Task to carry out: Could you print all the entries below exactly as they appear, omitting the pictures?
-- -- --
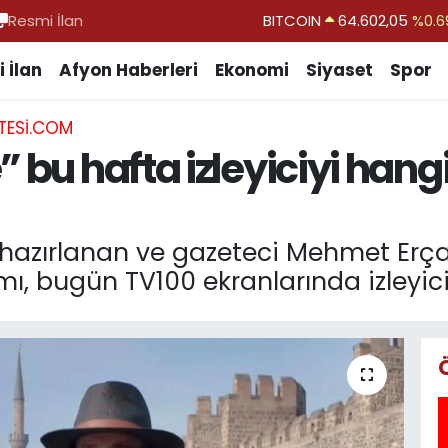
Resmi İlan
DOLAR
47,5986
%0.0
EURO
55,0700
%0.
 İlan
Afyon Haberleri
Ekonomi
Siyaset
Spor
STERLİN
64,2438
%0.2
TESI.COM
GRAM ALTIN
6513.94
%0.3
” bu hafta izleyiciyi hang
BİST100
13.768
%4
 hazırlanan ve gazeteci Mehmet Erça
mı, bugün TV100 ekranlarında izleyic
-- -- --
Expected output:
Resmi İlan
DOLAR
47,5986
%0.0
EURO
55,0700
%0.
 İlan
Afyon Haberleri
Ekonomi
Siyaset
Spor
STERLİN
64,2438
%0.2
TESI.COM
GRAM ALTIN
6513.94
%0.3
” bu hafta izleyiciyi hang
BİST100
13.768
%4
 hazırlanan ve gazeteci Mehmet Erça
mı, bugün TV100 ekranlarında izleyic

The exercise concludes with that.